Untreated eumycetoma follows a slow but inevitable progression.[49] In cases where this condition is not promptly recognized, or treatment is unavailable or unaffordable, initially painless eumycetoma can advance to limb destruction and necessitate amputation (see Image. Progressing Eumycetoma with Deep-Tissue Penetration). Studies reviewing multiple cases of eumycetomas have identified several positive prognostic factors, including longer duration of therapy and absence of relapse in patient history. Additionally, mycetomas measuring between 5 and 10 cm or greater than 10 cm, managed with a combination of medical and surgical treatment, are significant predictors of a favorable outcome.[17] Relapse of eumycetoma is common, especially among individuals with a disease duration exceeding 10 years and those with involvement outside of the feet. According to a machine-learning algorithm, individuals with a history of prior surgical excision, a family history of the condition, or employment as non-farmers are at an increased risk of recurrence.[54][55]

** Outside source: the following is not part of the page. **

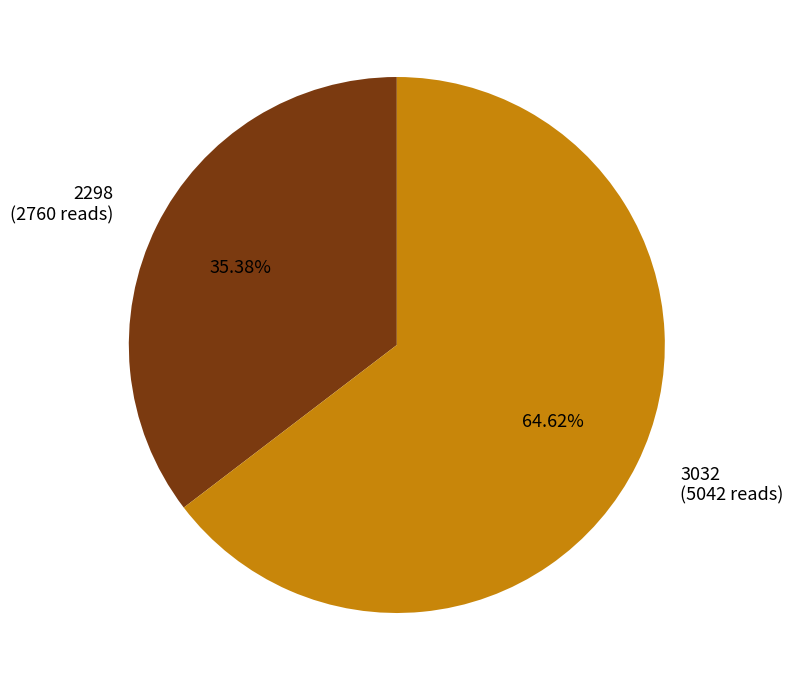

The 2298 slice represents 35% of the pie. True or false?

True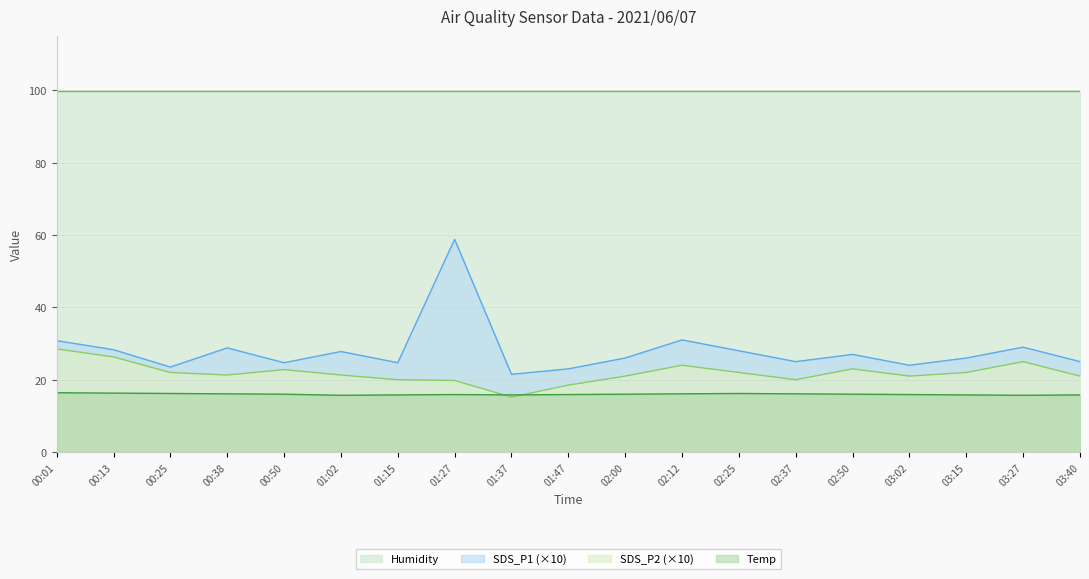

What is the minimum value shown in the chart?

15.2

If left untreated, the infection can spread along fascial planes and affect muscle and bone, resulting in complications such as osteomyelitis or extension into deeper structures, which can render the organism more resistant to treatment (see Image. Advanced-Stage Eumycetoma With Gangrenous Features).[56][57] Moreover, the condition may cause significant deformities with associated psychosocial consequences.[58][59]

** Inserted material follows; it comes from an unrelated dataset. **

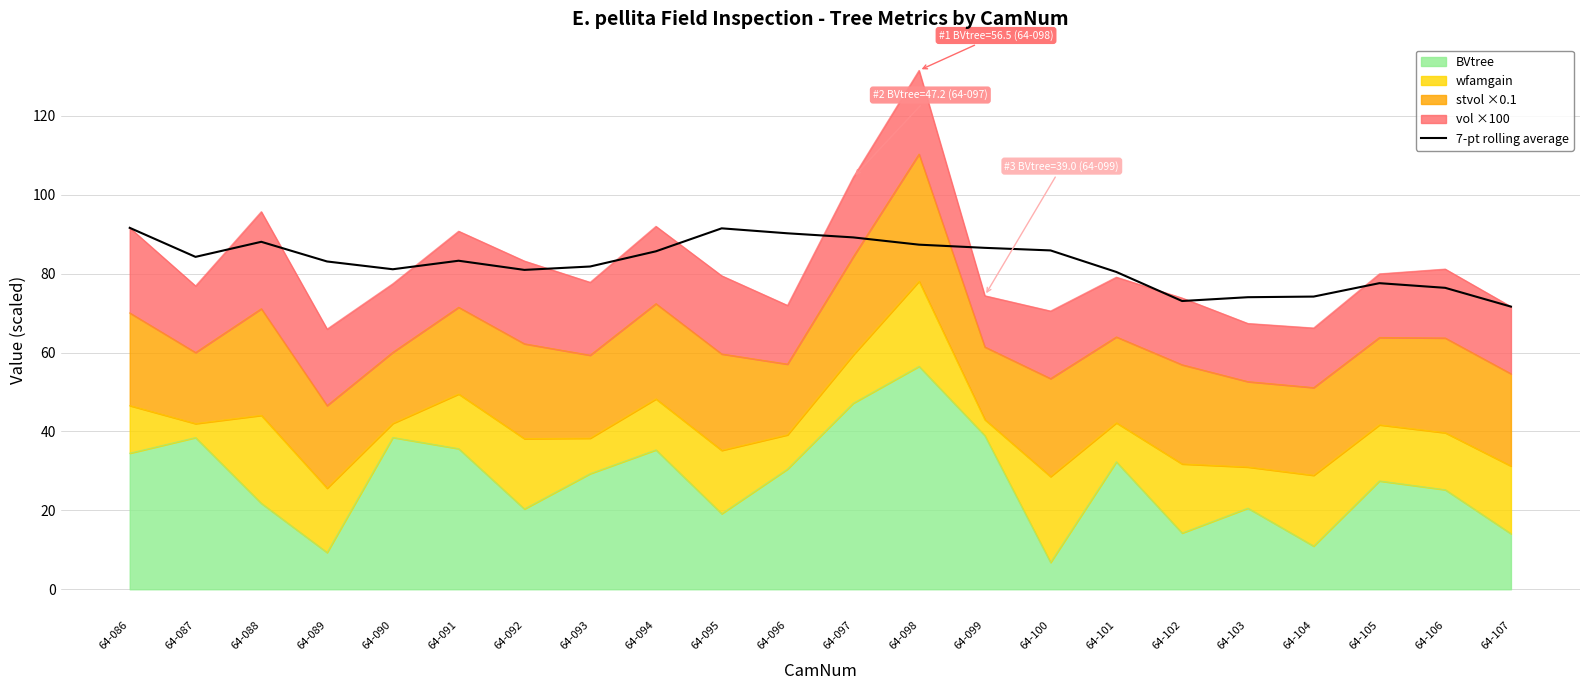

The chart shows a value of 104.6 at 64-107. True or false?

False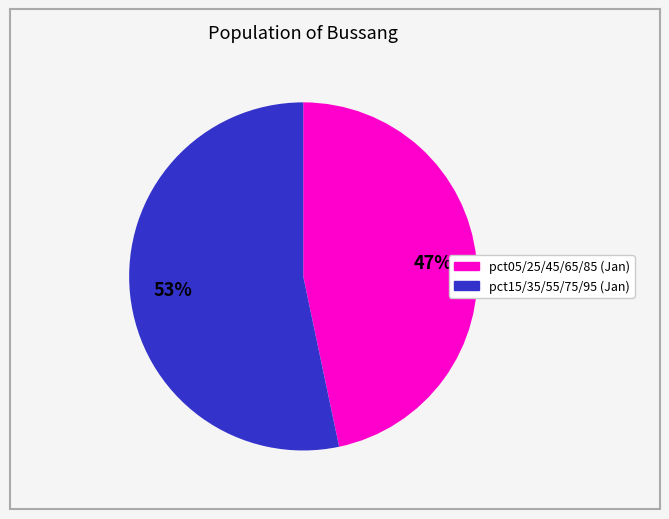

Is there any slice that represents more than half of the pie?

Yes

Considering the pathogenesis of this disease, wearing shoes can help prevent injuries that may lead to eumycetoma. Therefore, avoiding walking barefoot in highly endemic areas is advisable whenever possible. Shoes provide protection for the feet while walking or working in environments where exposure to fungal elements in water and soil is likely. Early detection and treatment, before the eumycetoma spreads deeper across fascial planes, can help reduce disabilities associated with eumycetoma and improve outcomes.

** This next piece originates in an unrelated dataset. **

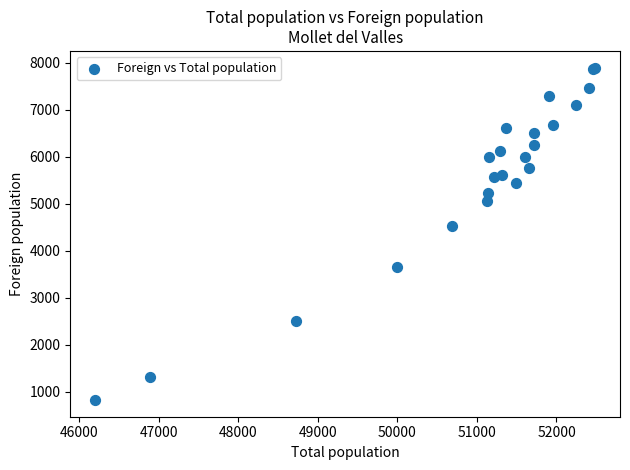

What Y value in the scatter plot is closest to 4357?

4532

Eumycetoma often presents a diagnostic and treatment challenge. The condition arises following traumatic inoculation of filamentous fungi in individuals who walk barefoot in endemic regions. On physical examination, nonhealing, chronic nodules, and sinus tracts are commonly observed on the legs, persisting for many years. The availability of healthcare services in regions where eumycetoma is prevalent significantly influences the speed at which diagnosis and treatment can be initiated. Patients with eumycetoma require collaboration with an interprofessional healthcare team comprising a dermatologist, an infectious disease specialist, and a surgeon for lesion debulking. Pharmacists are critical in ensuring appropriate dosing of oral antifungals during the initial stages of treatment. Dermatopathologists are involved in examining biopsy specimens histopathologically to establish an accurate diagnosis. Additional radiological examinations may be necessary for longstanding, widespread infections. Although definitive guidelines for managing eumycetoma are lacking, treatment regimens are derived from case series and a comprehensive review of current medical literature published in peer-reviewed journals.[17] The outcomes of eumycetoma rely on prompt diagnosis and timely management of the condition; hence, early consultation with interprofessional healthcare specialists is highly recommended.